Work through the data below and copy out every line where "controller" is found.

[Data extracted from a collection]
━━━━━━

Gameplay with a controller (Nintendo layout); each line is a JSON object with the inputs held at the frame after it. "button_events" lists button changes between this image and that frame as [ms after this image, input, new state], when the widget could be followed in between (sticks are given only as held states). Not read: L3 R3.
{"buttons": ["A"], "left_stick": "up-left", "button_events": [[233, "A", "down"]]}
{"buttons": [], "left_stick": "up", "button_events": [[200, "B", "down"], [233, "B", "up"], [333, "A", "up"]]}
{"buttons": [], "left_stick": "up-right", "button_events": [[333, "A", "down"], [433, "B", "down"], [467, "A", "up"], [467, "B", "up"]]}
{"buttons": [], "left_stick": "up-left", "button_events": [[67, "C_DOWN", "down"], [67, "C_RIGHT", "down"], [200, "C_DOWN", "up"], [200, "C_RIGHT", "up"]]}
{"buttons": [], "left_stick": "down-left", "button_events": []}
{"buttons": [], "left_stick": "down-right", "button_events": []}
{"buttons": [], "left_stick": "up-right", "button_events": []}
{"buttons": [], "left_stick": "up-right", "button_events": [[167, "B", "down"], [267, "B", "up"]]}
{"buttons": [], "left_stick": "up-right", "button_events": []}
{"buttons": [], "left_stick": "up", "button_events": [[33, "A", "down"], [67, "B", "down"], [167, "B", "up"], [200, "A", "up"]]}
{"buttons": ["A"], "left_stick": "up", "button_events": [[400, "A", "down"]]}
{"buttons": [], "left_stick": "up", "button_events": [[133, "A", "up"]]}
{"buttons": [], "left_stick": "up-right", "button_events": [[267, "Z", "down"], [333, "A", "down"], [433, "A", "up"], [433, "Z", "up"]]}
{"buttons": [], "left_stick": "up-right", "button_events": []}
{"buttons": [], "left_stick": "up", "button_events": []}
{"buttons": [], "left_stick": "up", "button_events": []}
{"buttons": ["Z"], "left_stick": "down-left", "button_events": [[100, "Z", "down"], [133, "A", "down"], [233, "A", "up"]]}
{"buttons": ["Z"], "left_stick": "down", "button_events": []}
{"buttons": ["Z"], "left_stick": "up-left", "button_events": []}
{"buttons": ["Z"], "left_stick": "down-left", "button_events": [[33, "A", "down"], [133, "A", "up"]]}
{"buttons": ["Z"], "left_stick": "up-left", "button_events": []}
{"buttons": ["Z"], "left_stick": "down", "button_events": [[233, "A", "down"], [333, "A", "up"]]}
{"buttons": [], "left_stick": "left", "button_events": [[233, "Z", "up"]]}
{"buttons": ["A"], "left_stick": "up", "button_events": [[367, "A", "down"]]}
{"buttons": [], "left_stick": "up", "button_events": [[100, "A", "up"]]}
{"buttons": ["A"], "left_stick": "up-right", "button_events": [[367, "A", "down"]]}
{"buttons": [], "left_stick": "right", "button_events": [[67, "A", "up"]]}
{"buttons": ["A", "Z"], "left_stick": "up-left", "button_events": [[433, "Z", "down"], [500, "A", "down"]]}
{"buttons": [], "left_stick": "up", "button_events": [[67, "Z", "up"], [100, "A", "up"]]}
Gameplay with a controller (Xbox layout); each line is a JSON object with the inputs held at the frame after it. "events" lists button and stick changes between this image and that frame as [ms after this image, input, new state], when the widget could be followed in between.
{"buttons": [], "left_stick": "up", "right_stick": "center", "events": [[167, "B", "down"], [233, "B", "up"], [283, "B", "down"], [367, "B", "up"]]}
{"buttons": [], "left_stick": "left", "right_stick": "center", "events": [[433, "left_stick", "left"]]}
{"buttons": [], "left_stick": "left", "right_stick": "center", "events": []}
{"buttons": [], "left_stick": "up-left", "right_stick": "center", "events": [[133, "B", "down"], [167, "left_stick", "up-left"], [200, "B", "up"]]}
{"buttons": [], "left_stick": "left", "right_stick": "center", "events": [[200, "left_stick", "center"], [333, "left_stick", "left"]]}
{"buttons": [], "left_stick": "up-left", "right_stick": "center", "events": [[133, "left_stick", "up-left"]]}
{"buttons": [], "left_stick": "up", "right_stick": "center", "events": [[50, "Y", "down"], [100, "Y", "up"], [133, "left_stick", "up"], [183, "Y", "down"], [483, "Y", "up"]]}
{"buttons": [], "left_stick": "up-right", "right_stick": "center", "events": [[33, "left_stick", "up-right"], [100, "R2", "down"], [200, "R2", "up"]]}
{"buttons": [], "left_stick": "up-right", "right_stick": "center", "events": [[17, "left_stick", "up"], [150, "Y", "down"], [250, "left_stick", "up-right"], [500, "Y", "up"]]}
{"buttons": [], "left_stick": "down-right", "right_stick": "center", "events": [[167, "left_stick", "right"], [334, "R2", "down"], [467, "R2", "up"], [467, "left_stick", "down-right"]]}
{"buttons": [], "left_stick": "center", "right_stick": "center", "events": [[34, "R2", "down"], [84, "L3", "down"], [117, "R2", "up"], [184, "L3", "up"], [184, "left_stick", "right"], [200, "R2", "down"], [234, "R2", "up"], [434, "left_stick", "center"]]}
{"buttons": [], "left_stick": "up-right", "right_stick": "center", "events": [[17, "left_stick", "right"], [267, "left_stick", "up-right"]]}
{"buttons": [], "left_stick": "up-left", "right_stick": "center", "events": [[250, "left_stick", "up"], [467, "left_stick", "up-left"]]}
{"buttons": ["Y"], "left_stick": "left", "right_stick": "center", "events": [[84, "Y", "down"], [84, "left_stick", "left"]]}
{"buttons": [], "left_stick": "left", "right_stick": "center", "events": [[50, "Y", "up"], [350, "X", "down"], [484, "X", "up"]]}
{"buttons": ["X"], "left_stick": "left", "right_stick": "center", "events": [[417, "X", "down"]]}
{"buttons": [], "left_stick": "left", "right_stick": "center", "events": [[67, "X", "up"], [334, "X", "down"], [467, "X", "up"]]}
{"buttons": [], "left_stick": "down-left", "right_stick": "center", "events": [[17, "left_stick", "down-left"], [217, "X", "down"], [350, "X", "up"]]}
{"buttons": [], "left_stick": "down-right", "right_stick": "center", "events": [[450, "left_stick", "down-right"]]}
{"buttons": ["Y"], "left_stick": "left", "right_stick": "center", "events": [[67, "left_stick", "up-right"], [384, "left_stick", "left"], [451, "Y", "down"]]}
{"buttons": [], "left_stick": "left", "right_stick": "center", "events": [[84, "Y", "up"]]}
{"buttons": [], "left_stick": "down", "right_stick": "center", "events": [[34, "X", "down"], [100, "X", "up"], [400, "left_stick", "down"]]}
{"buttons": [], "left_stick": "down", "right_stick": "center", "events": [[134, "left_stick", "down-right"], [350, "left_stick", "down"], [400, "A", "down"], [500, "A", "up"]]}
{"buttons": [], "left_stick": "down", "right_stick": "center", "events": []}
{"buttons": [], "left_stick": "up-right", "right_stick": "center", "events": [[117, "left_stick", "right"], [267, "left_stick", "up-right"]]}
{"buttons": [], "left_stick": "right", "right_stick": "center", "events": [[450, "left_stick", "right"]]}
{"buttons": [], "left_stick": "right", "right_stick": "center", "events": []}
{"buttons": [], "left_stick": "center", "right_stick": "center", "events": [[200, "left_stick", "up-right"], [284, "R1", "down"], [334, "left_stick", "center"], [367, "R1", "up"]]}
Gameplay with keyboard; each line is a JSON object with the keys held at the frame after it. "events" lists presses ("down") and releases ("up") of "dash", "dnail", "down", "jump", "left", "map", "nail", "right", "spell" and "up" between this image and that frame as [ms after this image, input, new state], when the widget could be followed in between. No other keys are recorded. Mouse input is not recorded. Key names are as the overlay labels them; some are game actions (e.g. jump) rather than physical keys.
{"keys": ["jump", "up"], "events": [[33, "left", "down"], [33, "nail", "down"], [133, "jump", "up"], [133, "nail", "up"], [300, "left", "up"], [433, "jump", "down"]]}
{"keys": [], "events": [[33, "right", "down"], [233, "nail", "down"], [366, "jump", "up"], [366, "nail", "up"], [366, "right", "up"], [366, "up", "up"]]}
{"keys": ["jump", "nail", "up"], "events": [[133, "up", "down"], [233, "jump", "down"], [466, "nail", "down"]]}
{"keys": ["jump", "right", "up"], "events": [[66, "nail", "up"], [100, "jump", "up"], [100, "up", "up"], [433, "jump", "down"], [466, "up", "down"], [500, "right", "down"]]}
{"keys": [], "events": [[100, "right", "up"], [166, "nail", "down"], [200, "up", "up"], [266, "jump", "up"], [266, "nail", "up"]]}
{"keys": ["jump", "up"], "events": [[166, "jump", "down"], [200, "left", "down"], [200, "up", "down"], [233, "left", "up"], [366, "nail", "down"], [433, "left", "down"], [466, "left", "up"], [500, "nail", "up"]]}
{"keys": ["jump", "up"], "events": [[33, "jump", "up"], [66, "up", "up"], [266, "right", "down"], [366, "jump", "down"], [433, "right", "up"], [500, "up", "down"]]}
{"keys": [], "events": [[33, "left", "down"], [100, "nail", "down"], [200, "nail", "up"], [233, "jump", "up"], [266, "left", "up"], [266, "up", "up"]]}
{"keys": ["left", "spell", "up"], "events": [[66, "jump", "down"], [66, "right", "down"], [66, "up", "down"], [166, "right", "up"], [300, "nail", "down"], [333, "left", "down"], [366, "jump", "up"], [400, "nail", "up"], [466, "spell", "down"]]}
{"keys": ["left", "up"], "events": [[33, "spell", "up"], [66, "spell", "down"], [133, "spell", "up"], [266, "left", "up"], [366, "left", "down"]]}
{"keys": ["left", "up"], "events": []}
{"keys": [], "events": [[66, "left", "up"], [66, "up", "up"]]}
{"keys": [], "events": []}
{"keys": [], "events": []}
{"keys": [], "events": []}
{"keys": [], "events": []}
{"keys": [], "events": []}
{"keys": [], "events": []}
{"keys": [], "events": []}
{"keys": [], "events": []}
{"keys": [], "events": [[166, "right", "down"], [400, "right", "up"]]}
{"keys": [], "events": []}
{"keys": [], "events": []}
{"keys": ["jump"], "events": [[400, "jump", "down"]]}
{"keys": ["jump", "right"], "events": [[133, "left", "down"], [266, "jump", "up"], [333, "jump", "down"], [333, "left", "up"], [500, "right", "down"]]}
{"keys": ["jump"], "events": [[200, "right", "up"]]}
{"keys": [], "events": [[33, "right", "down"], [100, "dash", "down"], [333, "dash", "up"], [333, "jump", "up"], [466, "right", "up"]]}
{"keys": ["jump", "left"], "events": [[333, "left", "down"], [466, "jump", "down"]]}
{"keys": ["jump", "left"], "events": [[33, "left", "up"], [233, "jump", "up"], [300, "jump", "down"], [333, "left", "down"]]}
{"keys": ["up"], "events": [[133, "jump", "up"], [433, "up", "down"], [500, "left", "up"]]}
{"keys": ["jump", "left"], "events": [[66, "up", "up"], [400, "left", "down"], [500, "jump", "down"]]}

━━━━━━

SOLUTION:
Gameplay with a controller (Nintendo layout); each line is a JSON object with the inputs held at the frame after it. "button_events" lists button changes between this image and that frame as [ms after this image, input, new state], when the widget could be followed in between (sticks are given only as held states). Not read: L3 R3.
Gameplay with a controller (Xbox layout); each line is a JSON object with the inputs held at the frame after it. "events" lists button and stick changes between this image and that frame as [ms after this image, input, new state], when the widget could be followed in between.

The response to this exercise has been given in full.